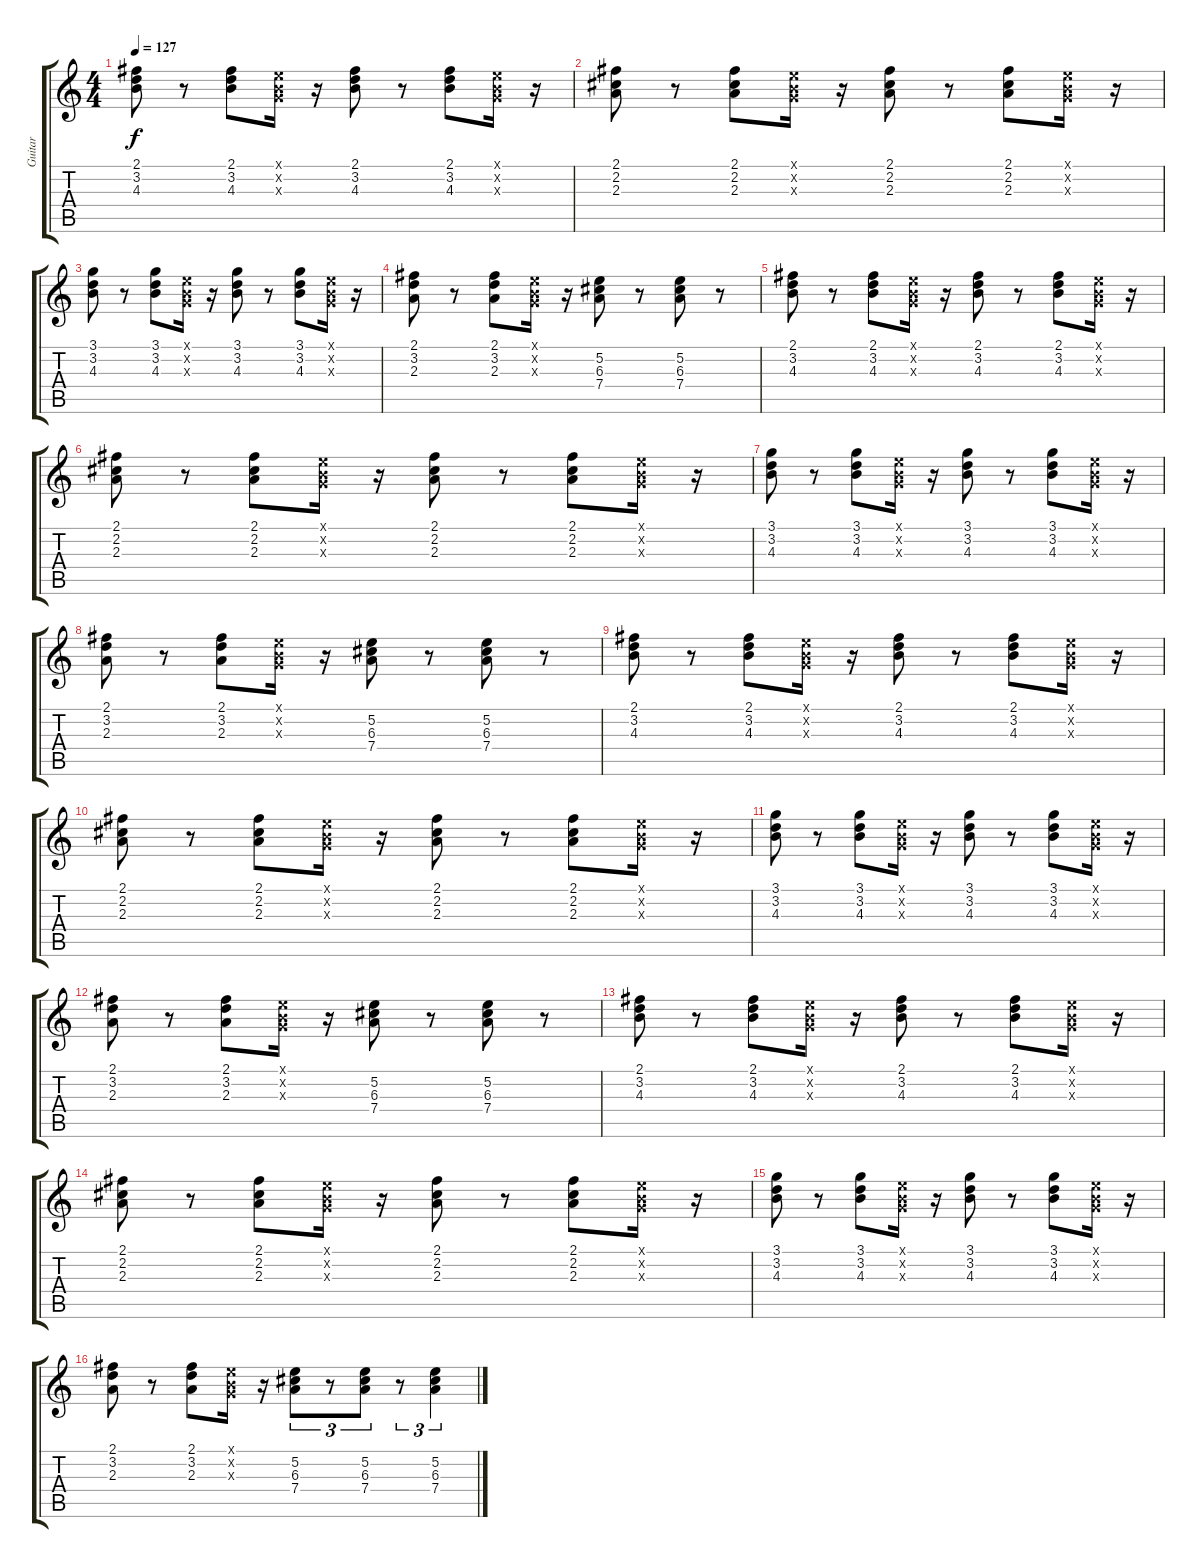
\track ("Guitar" "Guitar") {instrument acousticguitarsteel}
\staff {score tabs}
\tuning (E4 B3 G3 D3 A2 E2) {hide}
\ts (4 4)
\tempo 127
\clef g2
\ks c
(2.1 3.2 4.3).8{dy f} r.8 (2.1 3.2 4.3).8 (0.1{x} 0.2{x} 0.3{x}).16 r.16 (2.1 3.2 4.3).8 r.8 (2.1 3.2 4.3).8 (0.1{x} 0.2{x} 0.3{x}).16 r.16 |
(2.1 2.2 2.3).8 r.8 (2.1 2.2 2.3).8 (0.1{x} 0.2{x} 0.3{x}).16 r.16 (2.1 2.2 2.3).8 r.8 (2.1 2.2 2.3).8 (0.1{x} 0.2{x} 0.3{x}).16 r.16 |
(3.1 3.2 4.3).8 r.8 (3.1 3.2 4.3).8 (0.1{x} 0.2{x} 0.3{x}).16 r.16 (3.1 3.2 4.3).8 r.8 (3.1 3.2 4.3).8 (0.1{x} 0.2{x} 0.3{x}).16 r.16 |
(2.1 3.2 2.3).8 r.8 (2.1 3.2 2.3).8 (0.1{x} 0.2{x} 0.3{x}).16 r.16 (5.2 6.3 7.4).8 r.8 (5.2 6.3 7.4).8 r.8 |
(2.1 3.2 4.3).8 r.8 (2.1 3.2 4.3).8 (0.1{x} 0.2{x} 0.3{x}).16 r.16 (2.1 3.2 4.3).8 r.8 (2.1 3.2 4.3).8 (0.1{x} 0.2{x} 0.3{x}).16 r.16 |
(2.1 2.2 2.3).8 r.8 (2.1 2.2 2.3).8 (0.1{x} 0.2{x} 0.3{x}).16 r.16 (2.1 2.2 2.3).8 r.8 (2.1 2.2 2.3).8 (0.1{x} 0.2{x} 0.3{x}).16 r.16 |
(3.1 3.2 4.3).8 r.8 (3.1 3.2 4.3).8 (0.1{x} 0.2{x} 0.3{x}).16 r.16 (3.1 3.2 4.3).8 r.8 (3.1 3.2 4.3).8 (0.1{x} 0.2{x} 0.3{x}).16 r.16 |
(2.1 3.2 2.3).8 r.8 (2.1 3.2 2.3).8 (0.1{x} 0.2{x} 0.3{x}).16 r.16 (5.2 6.3 7.4).8 r.8 (5.2 6.3 7.4).8 r.8 |
(2.1 3.2 4.3).8 r.8 (2.1 3.2 4.3).8 (0.1{x} 0.2{x} 0.3{x}).16 r.16 (2.1 3.2 4.3).8 r.8 (2.1 3.2 4.3).8 (0.1{x} 0.2{x} 0.3{x}).16 r.16 |
(2.1 2.2 2.3).8 r.8 (2.1 2.2 2.3).8 (0.1{x} 0.2{x} 0.3{x}).16 r.16 (2.1 2.2 2.3).8 r.8 (2.1 2.2 2.3).8 (0.1{x} 0.2{x} 0.3{x}).16 r.16 |
(3.1 3.2 4.3).8 r.8 (3.1 3.2 4.3).8 (0.1{x} 0.2{x} 0.3{x}).16 r.16 (3.1 3.2 4.3).8 r.8 (3.1 3.2 4.3).8 (0.1{x} 0.2{x} 0.3{x}).16 r.16 |
(2.1 3.2 2.3).8 r.8 (2.1 3.2 2.3).8 (0.1{x} 0.2{x} 0.3{x}).16 r.16 (5.2 6.3 7.4).8 r.8 (5.2 6.3 7.4).8 r.8 |
(2.1 3.2 4.3).8 r.8 (2.1 3.2 4.3).8 (0.1{x} 0.2{x} 0.3{x}).16 r.16 (2.1 3.2 4.3).8 r.8 (2.1 3.2 4.3).8 (0.1{x} 0.2{x} 0.3{x}).16 r.16 |
(2.1 2.2 2.3).8 r.8 (2.1 2.2 2.3).8 (0.1{x} 0.2{x} 0.3{x}).16 r.16 (2.1 2.2 2.3).8 r.8 (2.1 2.2 2.3).8 (0.1{x} 0.2{x} 0.3{x}).16 r.16 |
(3.1 3.2 4.3).8 r.8 (3.1 3.2 4.3).8 (0.1{x} 0.2{x} 0.3{x}).16 r.16 (3.1 3.2 4.3).8 r.8 (3.1 3.2 4.3).8 (0.1{x} 0.2{x} 0.3{x}).16 r.16 |
(2.1 3.2 2.3).8 r.8 (2.1 3.2 2.3).8 (0.1{x} 0.2{x} 0.3{x}).16 r.16 (5.2 6.3 7.4).8{tu (3 2)} r.8{tu (3 2)} (5.2 6.3 7.4).8{tu (3 2)} r.8{tu (3 2)} (5.2 6.3 7.4).4{tu (3 2)}
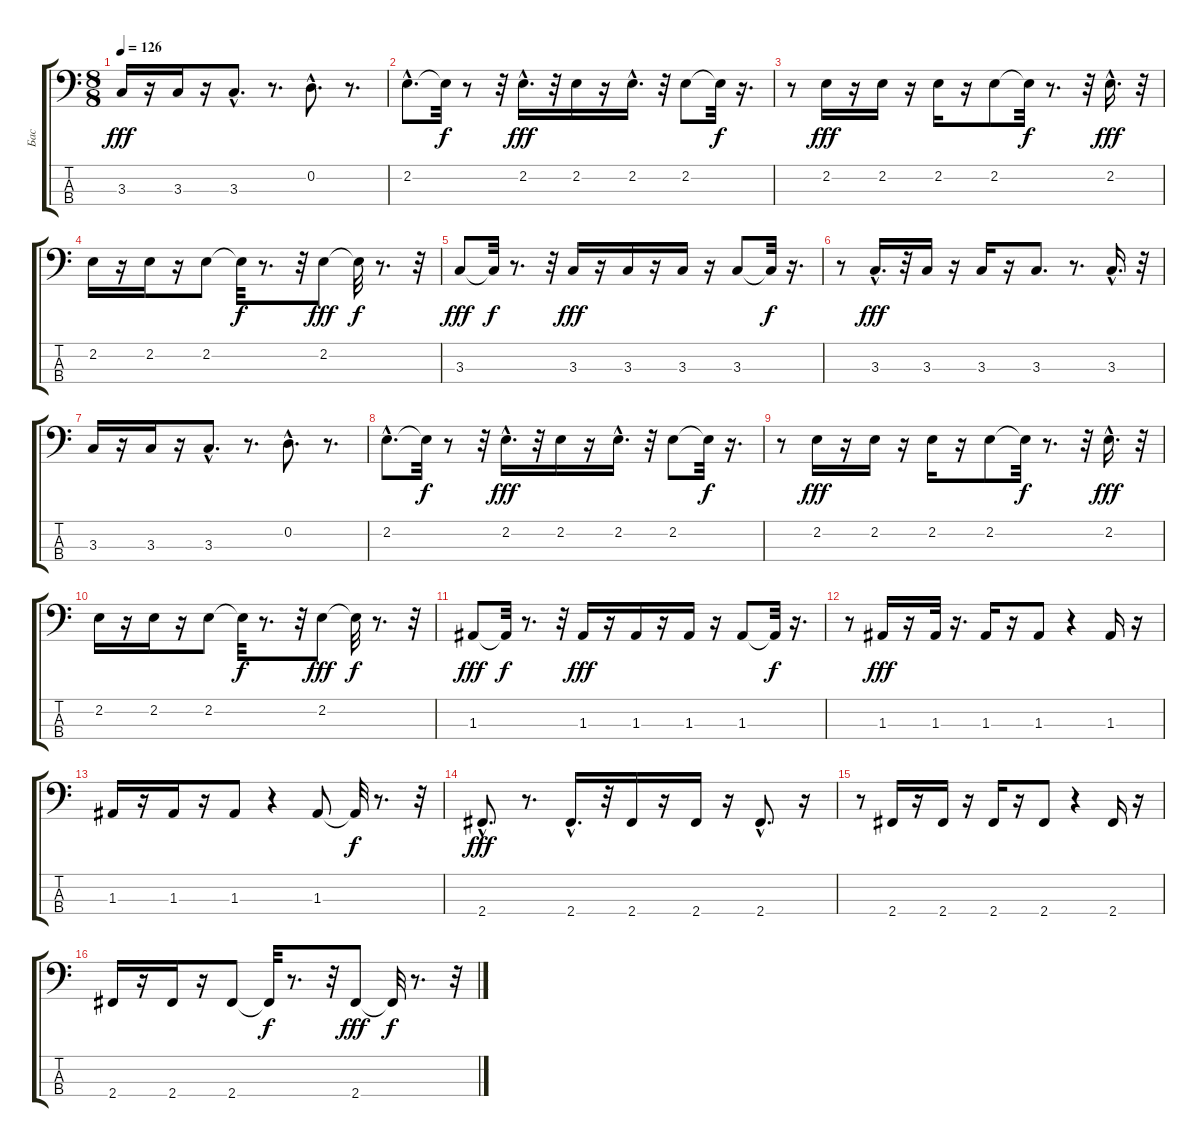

:::::

# [BRIEF]
Select every line above that contains the string "track", treating uppercase and lowercase as distinct.

# [THE SOLUTION]
\track ("Guitar" "Guitar") {instrument acousticguitarsteel}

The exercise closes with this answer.